18:08 Publié dans Arts | Lien permanent | Commentaires (0)

30/08/2019

L'énigme du tableau de Van Gogh : "Paysage nocturne au lever de la lune"

C'est une énigme astronomico-artistique qu'ont résolue Donald Olson et Russel Doescher, deux astronomes de l'université du Texas. Au départ de leur enquête, une controverse sur la datation d'un tableau de Vincent Van Gogh, Paysage nocturne au lever de la lune. Cette œuvre, propriété du Kröller-Müller Museum (Pays-Bas), a été peinte durant l'été 1889 alors que Van Gogh était soigné pour troubles mentaux à l'asile Saint-Paul-de-Mausole, près de Saint-Rémy-de-Provence.

C'est l'époque de la célèbre Nuit étoilée, dont l'étude a montré que le peintre, lecteur assidu de L'Astronomie de Camille Flammarion, respectait la place des astres dans le firmament. Passion qui a permis de fixer au 25 mai 1889 la date de composition de ce tableau, grâce aux logiciels astronomiques qui reconstituent les cartes du ciel au-dessus d'un lieu donné quelle que soit l'époque.

Déjà réputés pour avoir déterminé que l'étoile figurant sur une autre œuvre de Van Gogh - La Maison blanche, la nuit - était en réalité Vénus, MM. Olson et Doescher ont voulu à leur tour se livrer au jeu de la datation. Si l'on se fie à la correspondance du peintre, le Paysage nocturne au lever de la lune a été réalisé juste avant une nouvelle crise de démence et une interruption de six semaines dans la production de Van Gogh. Certains historiens datent cet accès de folie au 7 ou au 8 juillet, d'autres aux alentours du 14. Mais il n'est pas impossible que ce paysage ait été composé à un autre moment.
Olson et Doescher ont voulu en avoir le cœur net. Van Gogh a-t-il respecté la position astronomique ? Se peut-il que la Lune se lève à l'endroit que son tableau indique et, si oui, quel jour précis était-ce ? Les deux Américains se sont donc rendus en Provence afin de retrouver le paysage figurant sur la toile.

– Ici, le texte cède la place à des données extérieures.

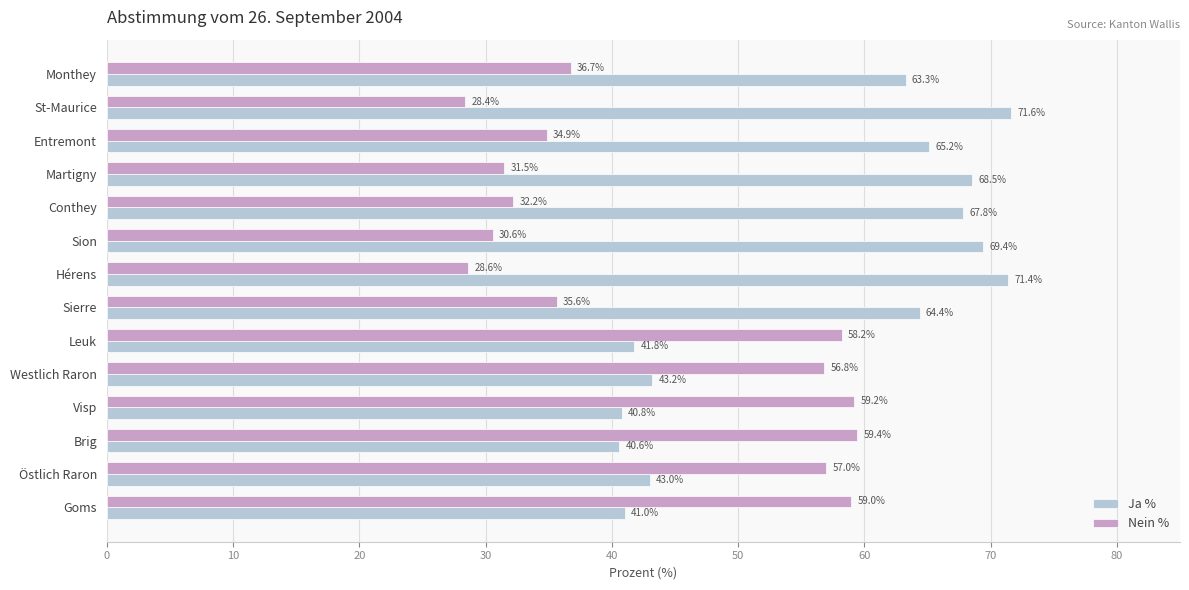

List the series in order of their overall mean, lowest first.

Nein %, Ja %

Van Gogh installait souvent son chevalet dans un champ clos situé derrière l'asile avec vue sur les Alpilles. Ce fut aussi le cas pour ce tableau. Comme le prouve la comparaison avec une photographie actuelle, le peintre mettait un soin méticuleux à reproduire le relief de la montagne. Ayant ainsi pu déterminer les coordonnées de la pleine Lune sur la toile, Olson et Doescher les ont entrées dans un logiciel d'astronomie en indiquant la position géographique du champ. Ils les ont ensuite testées sur la période allant du 8 mai 1889 - qui marque l'arrivée de Van Gogh à Saint-Rémy-de-Provence - à la fin du mois de septembre, époque à laquelle le peintre expédie sa toile à son frère Théo.

Le programme a sorti deux dates : le 16 mai et le 13 juillet 1889. La moisson ayant été faite, puisque le tableau montre de petites meules de paille, seule la solution du 13 juillet est valable. Énigme résolue !

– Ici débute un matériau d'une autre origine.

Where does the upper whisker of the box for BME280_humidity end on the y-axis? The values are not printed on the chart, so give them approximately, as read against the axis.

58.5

                                                                 Pierre Barthélémy

 _________

NB : à signaler le livre, des plus intéressants, de Viviane Forrester : Van Gogh ou l'Enterrement dans les blés, préfacé par Chantal Thomas, éditions du Seuil, mars 2014. La vie du peintre (sa naissance un an jour pour jour après le décès de son frère portant le même prénom, mort-né le 30 mars 1852), son entourage familial, son frère Théo en particulier. Voici quelques lignes choisies de ce livre (pages 266-267), où les réflexions de Viviane Forrester sont entrecoupées d'extraits de lettres adressées par Vincent à Théo :

C'est à Monticelli, à l'autre peintre, mort non loin d'ici, à Marseille, et "qu'on a dit si buveur et en démence", que pense Vincent, lorsqu'il revient du travail, avançant à travers les champs, à travers sa vie si austère, après un "travail et calcul sec où l'on a l'esprit tendu extrêmement, comme un acteur sur la scène dans un rôle difficile, où l'on pense à mille choses à la fois dans une seule demi-heure", car après le travail, la seule chose qui soulage, c'est de boire un bon coup, de fumer des cigares très forts avant d'engloutir du café "non parce que c'est bon pour une denture délabrée, mais parce que j'ai une confiance, une foi digne d'un idolâtre, d'un chrétien, d'un anthropophage, dans son efficacité". Efficacité nécessaire lorsqu'il est "en plein calcul compliqué d'où résultent l'une après l'autre des toiles faites vite, mais longtemps prévues d'avance. Et voilà qu'on dira que cela est trop vite fait, tu pourras y répondre qu'eux ils ont trop vite vu".